Anyway, on Monday nights I often find myself in the kitchen cooking for everyone. In recent weeks though, I have tried to get out of the kitchen a bit more in order to be at least a bit pastoral. However, I find myself wandering back into the kitchen every week, primarily because it is easier to work with food than with people. Food does what I tell it to, and it doesn't have needs. Food doesn't suffer from mental illness or demand my help. Food gives me something rather than taking. Food is almost always satisfying. It is no wonder to me that Jesus would present himself, in several ways, as a meal that nourishes, sustains, satisfies, and fills us. Of course, I have to deal with the fact that Jesus' primary way of nourishing, sustaining, satisfying, and filling people is not by feeding people, but by being with people, by loving them, listening to them, befriending them, and ultimately dying for them. Damn. I wanted be let off easier than that.
I can imagine myself in a scene from Lewis' Great Divorce where I am alone in a professional kitchen filled with gourmet ingredients cooking meals for a crowd that isn't there. The food is so delicious, but there is no one in a million miles to share it with. That is hell indeed.
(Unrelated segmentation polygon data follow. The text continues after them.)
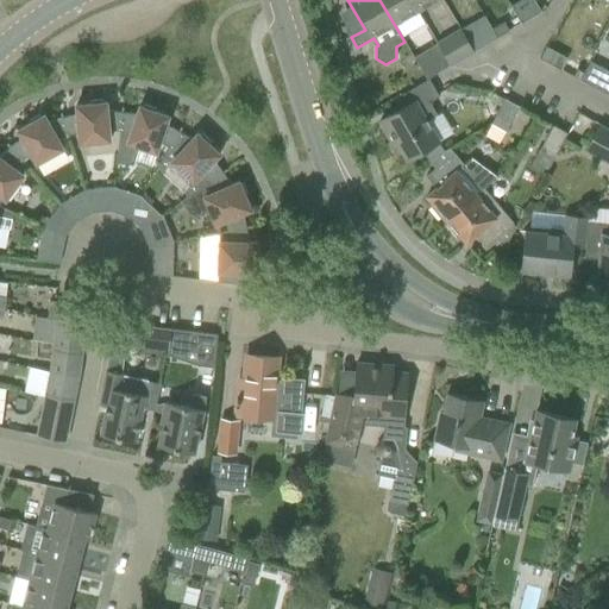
[(380,0),(400,33),(395,25),(419,12),(410,0),(380,0)]
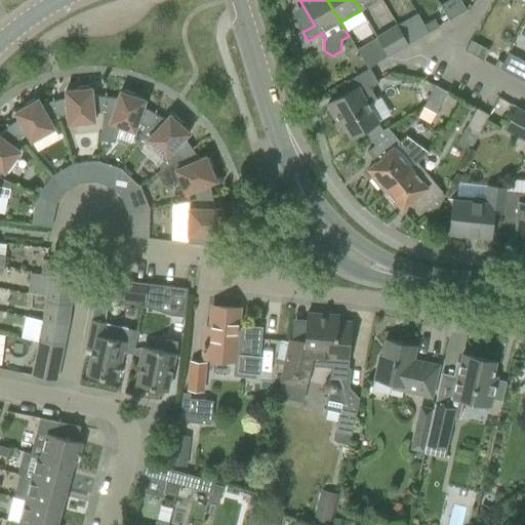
[(354,0),(361,10),(377,0),(354,0)]
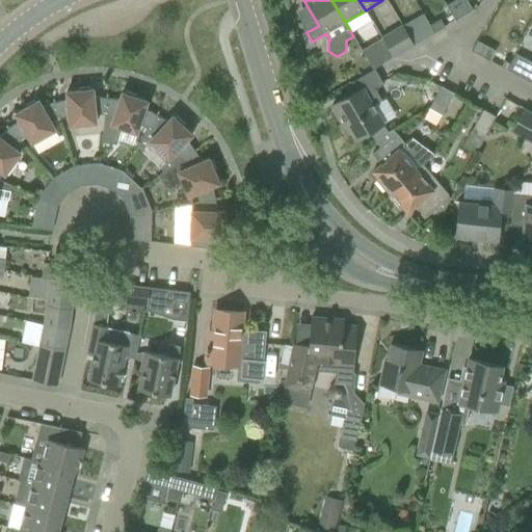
[(463,0),(455,0),(446,6),(454,21),(471,11),(463,0)]
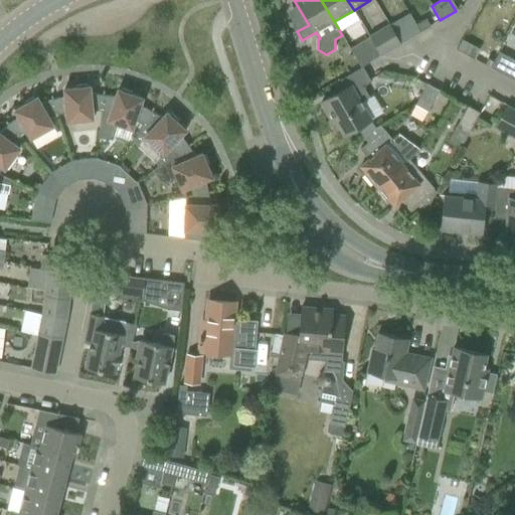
[(401,43),(420,32),(416,25),(409,14),(390,25),(401,43)]
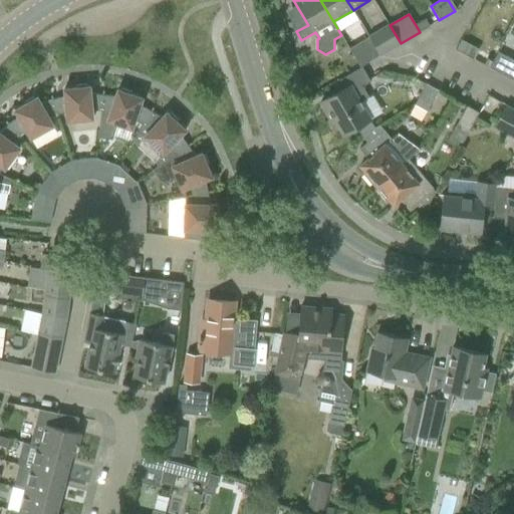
[(416,25),(420,32),(430,26),(426,19),(416,25)]
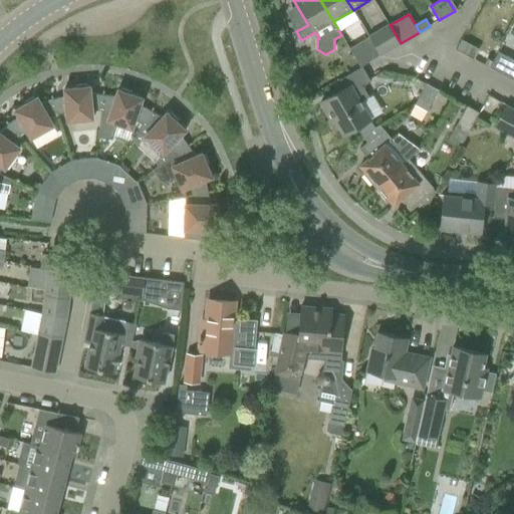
[(401,43),(390,25),(389,24),(368,36),(368,37),(379,55),(401,43)]
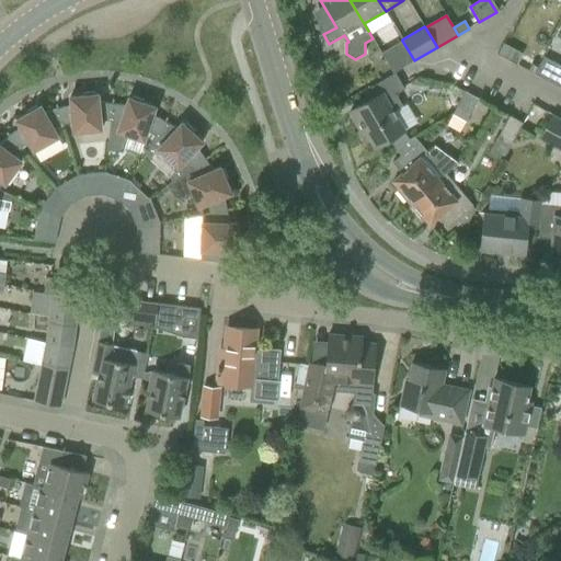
[(414,60),(402,41),(381,54),(381,55),(392,73),(395,72),(414,60)]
Anyway, it hit me last night as I chopped the pork bbq (like a good NC boy!), and put squash in the oven to roast, that feeding people finds its meaning largely in then eating with them. A meal just tastes better when it is sandwiched between conversation, inundated with laughter, and covered in the prayer of fellowship. Unfortunately, that is such a romantic and sentimental sounding description that even as I wrote it I couldn't help but wonder if it was true or even possible in a setting where people want so much of my time, energy, connections, resources, and knowledge. It must be true and possible though or we might as well close up shop and find something less difficult to do.
I am reminded of the story of Andre Trocme, and of course his wife Magda, a couple who, along with their congregation, worked to harbor Jews during WWII. It was said that the Trocmes did not only give of their resources, they gave themselves, and they did so in an environment more demanding than any I could really imagine. I aspire to that, but just like Andre and Magda, it takes a community to sustain me; it takes meals shared and prayers offered; it takes deep friendships; it takes the Holy Spirit and the church.
So, why make this my first blog post on this site? Well, first of all I tend to talk and write about whatever happens to be on my mind at any given moment, but I don't think that is the only reason here. It is my hope that this can be a place where I not only share any insight I may have, but where I can reflect on what I am learning, to share a virtual table with you where we can talk about life and this whole following Jesus thing, all the while keeping in mind that it is easier to write about Jesus than to take up my cross and follow.